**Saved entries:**
== == ==

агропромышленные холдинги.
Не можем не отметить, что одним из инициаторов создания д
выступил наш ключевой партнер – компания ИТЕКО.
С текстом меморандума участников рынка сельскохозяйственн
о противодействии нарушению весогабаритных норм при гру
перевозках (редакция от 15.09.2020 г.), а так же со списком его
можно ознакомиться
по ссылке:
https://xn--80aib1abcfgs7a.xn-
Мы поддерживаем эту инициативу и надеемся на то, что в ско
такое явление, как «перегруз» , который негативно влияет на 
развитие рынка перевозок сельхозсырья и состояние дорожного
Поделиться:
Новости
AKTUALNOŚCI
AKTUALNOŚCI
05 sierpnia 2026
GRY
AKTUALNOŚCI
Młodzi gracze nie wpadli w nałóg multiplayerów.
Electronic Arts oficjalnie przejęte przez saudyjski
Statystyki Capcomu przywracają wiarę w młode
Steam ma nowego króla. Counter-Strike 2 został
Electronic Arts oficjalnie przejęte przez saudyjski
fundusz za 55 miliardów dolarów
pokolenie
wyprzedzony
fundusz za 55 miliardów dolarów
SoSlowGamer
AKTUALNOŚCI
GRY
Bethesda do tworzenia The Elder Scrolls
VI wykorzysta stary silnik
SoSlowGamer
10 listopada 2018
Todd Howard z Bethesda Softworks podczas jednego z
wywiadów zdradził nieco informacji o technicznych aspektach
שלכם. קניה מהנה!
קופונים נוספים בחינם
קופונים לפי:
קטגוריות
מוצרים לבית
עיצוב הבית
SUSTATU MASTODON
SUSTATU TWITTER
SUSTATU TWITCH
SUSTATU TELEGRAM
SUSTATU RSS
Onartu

== == ==

**Work instructions:** Return every line from the start of the entries through the line that contains "Мы поддерживаем эту", both ends included, copying each one exactly.

**Output for this task:**
агропромышленные холдинги.
Не можем не отметить, что одним из инициаторов создания д
выступил наш ключевой партнер – компания ИТЕКО.
С текстом меморандума участников рынка сельскохозяйственн
о противодействии нарушению весогабаритных норм при гру
перевозках (редакция от 15.09.2020 г.), а так же со списком его
можно ознакомиться
по ссылке:
https://xn--80aib1abcfgs7a.xn-
Мы поддерживаем эту инициативу и надеемся на то, что в ско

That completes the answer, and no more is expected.